Exercise requirements: The word "Estado" may appear in some lines of the data; copy every such line.
+++ Source material
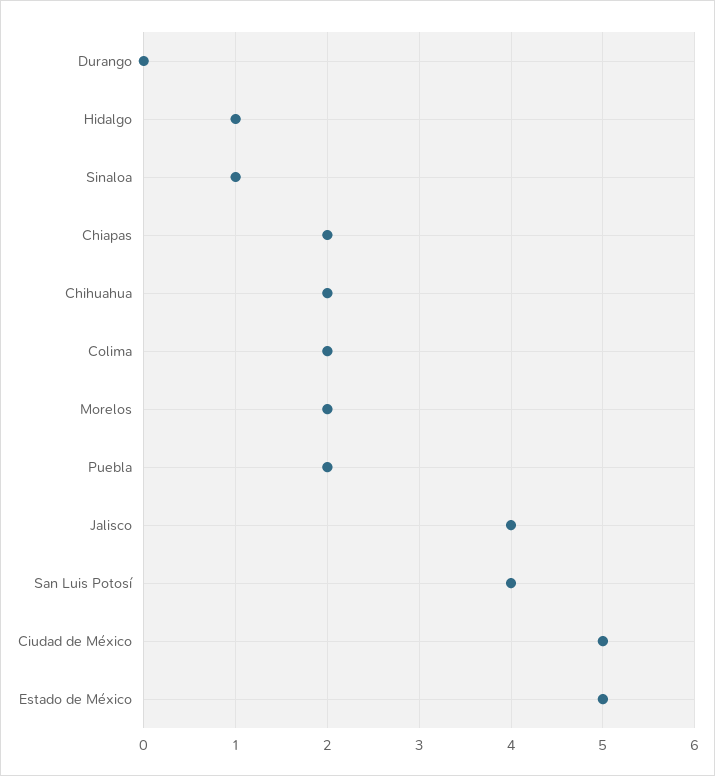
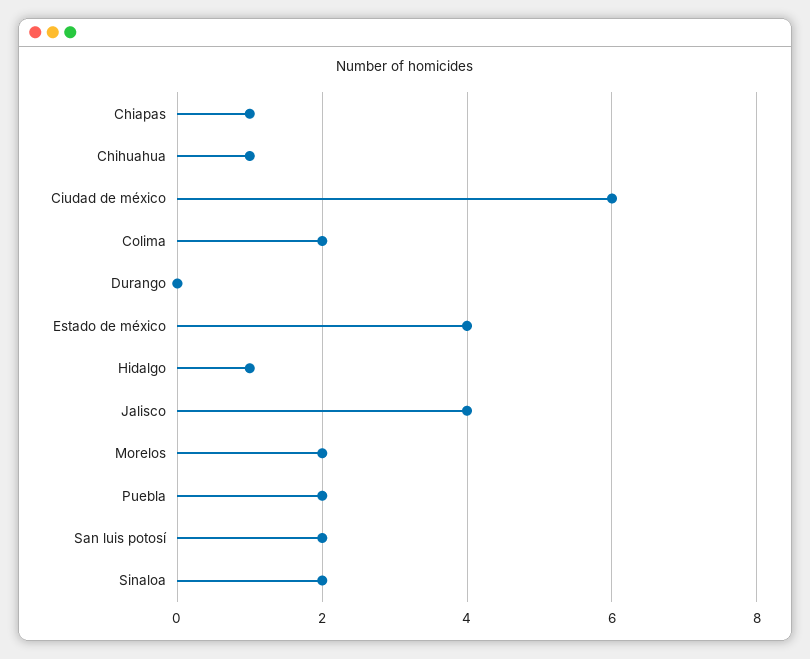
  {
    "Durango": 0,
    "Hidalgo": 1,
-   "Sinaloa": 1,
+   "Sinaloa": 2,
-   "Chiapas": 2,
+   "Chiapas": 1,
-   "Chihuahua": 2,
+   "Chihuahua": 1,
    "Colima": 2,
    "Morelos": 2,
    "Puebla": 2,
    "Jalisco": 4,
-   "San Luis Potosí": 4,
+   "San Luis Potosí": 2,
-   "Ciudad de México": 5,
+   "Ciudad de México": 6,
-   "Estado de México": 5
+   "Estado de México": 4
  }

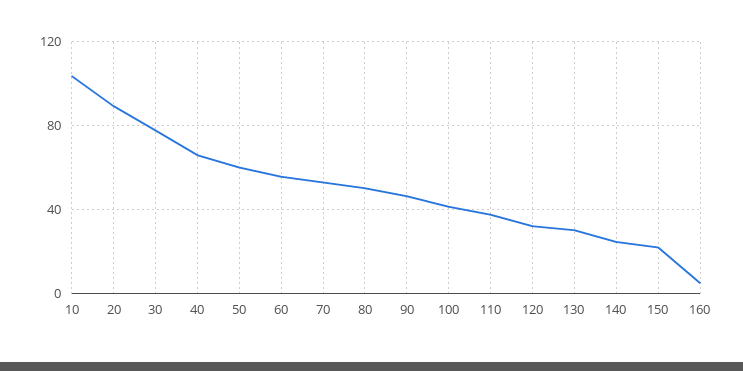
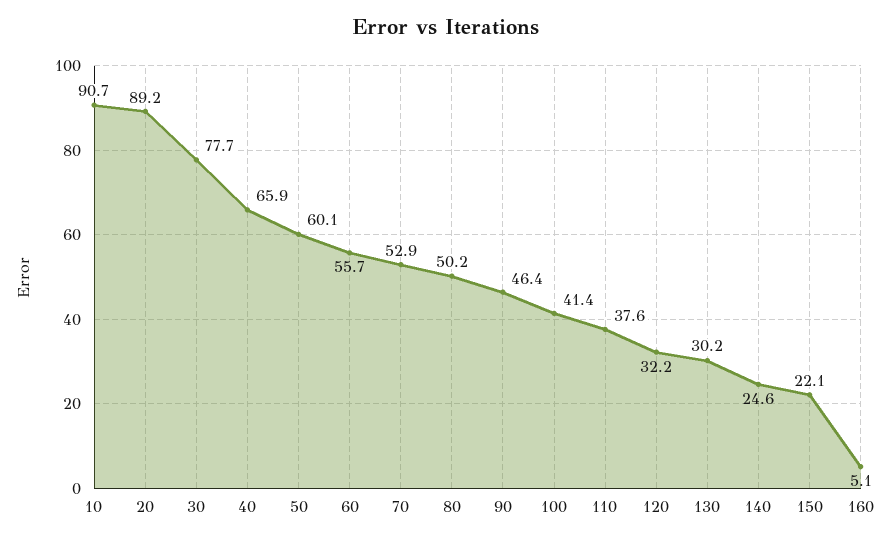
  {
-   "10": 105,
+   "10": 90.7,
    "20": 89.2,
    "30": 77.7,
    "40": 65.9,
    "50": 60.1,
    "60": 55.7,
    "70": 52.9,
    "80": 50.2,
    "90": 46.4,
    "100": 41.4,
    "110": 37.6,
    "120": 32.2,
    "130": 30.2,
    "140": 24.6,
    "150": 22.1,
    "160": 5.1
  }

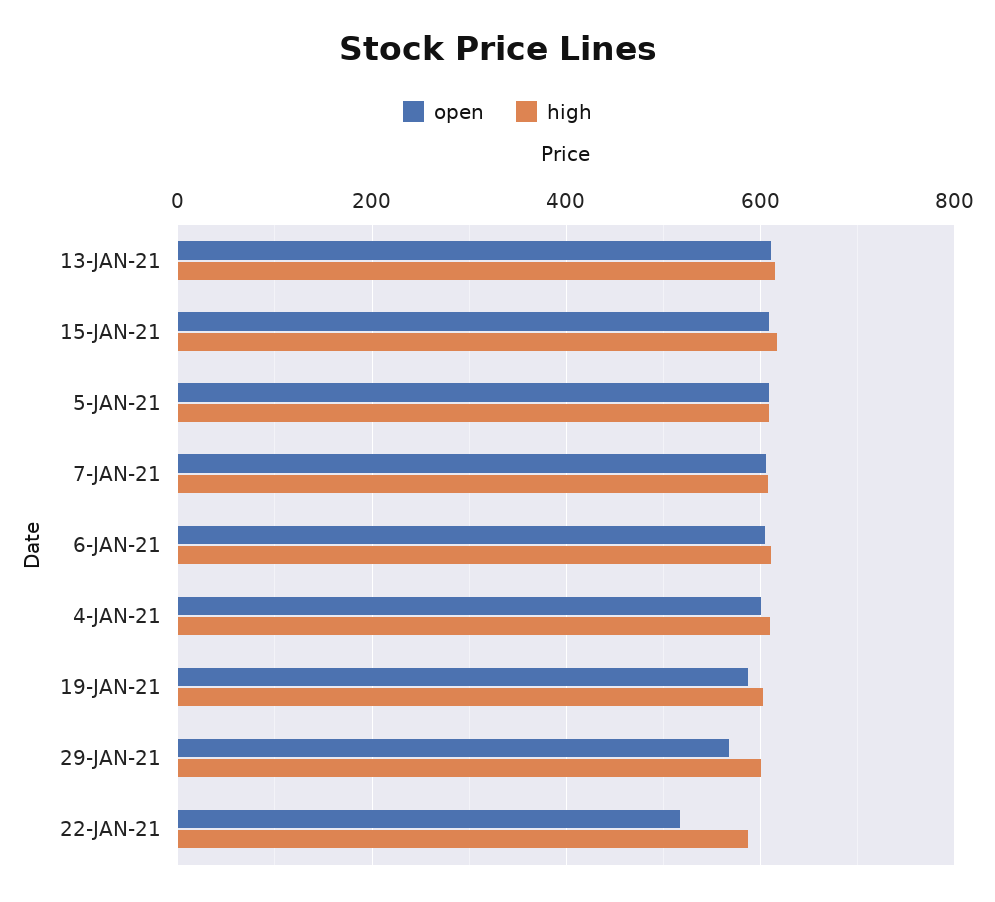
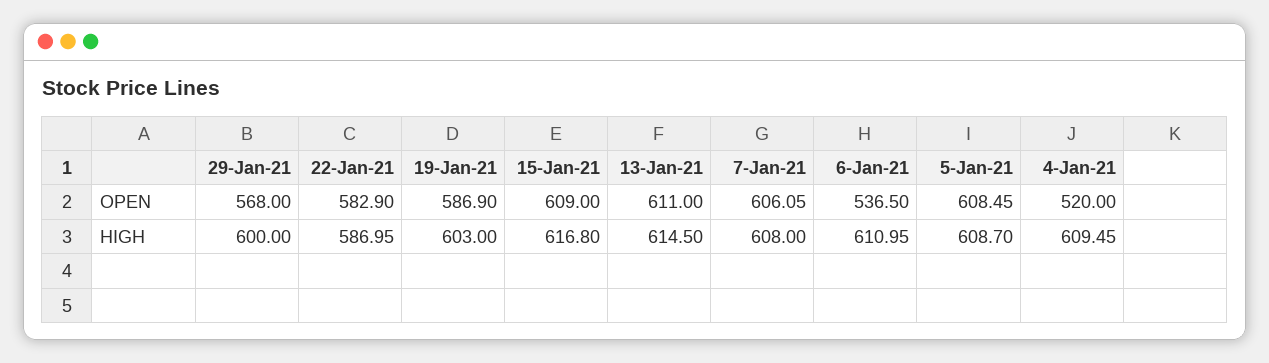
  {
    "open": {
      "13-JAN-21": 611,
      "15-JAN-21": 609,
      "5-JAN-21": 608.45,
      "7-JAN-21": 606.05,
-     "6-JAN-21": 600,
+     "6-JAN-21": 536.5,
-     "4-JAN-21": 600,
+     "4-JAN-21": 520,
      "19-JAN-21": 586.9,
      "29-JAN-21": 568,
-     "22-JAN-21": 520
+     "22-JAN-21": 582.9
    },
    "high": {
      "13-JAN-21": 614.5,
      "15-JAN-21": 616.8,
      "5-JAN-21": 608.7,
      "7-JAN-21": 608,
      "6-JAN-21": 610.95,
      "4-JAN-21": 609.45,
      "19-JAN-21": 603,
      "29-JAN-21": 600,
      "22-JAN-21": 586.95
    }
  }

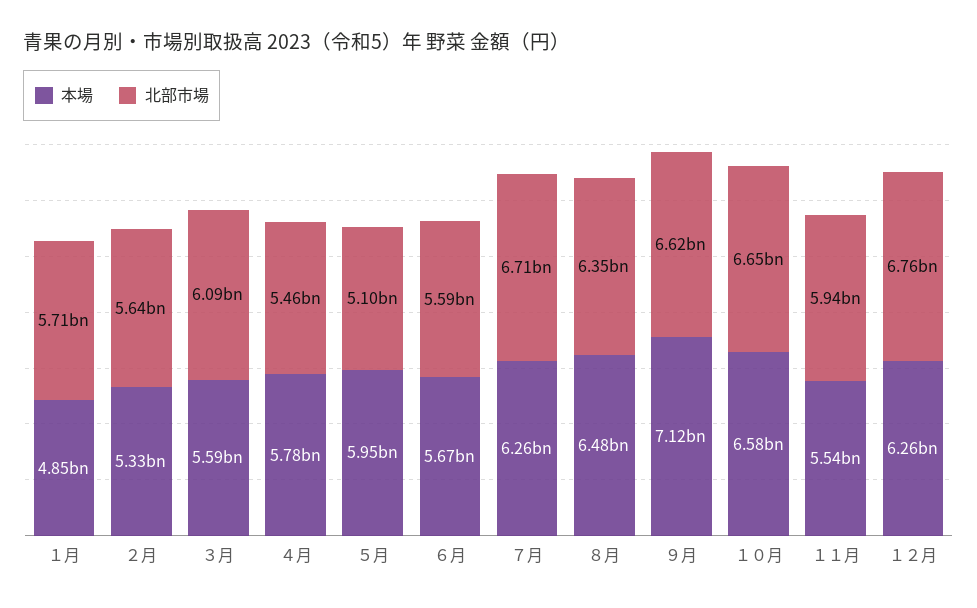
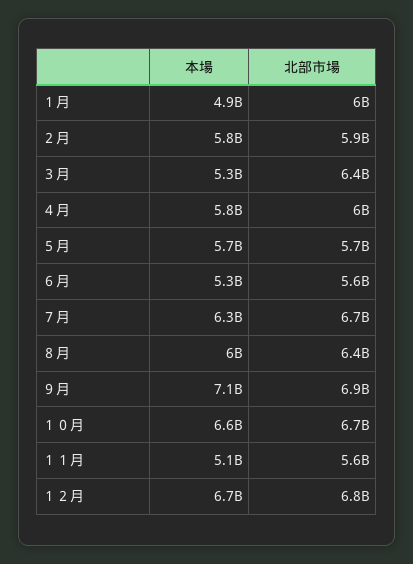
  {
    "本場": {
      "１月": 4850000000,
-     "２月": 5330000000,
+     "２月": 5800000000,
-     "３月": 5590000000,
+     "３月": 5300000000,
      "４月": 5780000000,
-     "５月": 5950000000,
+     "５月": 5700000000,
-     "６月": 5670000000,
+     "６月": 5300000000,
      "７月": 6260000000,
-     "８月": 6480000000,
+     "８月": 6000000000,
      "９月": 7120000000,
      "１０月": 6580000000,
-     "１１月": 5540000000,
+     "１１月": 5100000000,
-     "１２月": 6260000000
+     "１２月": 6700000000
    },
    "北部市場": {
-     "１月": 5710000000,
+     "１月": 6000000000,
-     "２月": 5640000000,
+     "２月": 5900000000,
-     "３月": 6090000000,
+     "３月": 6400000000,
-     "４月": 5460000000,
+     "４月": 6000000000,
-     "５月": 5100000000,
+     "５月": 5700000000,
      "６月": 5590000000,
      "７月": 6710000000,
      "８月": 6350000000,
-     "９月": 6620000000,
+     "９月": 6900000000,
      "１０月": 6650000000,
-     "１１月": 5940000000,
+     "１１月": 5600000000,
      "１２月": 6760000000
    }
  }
++++++
Result for this task:
-   "Estado de México": 5
+   "Estado de México": 4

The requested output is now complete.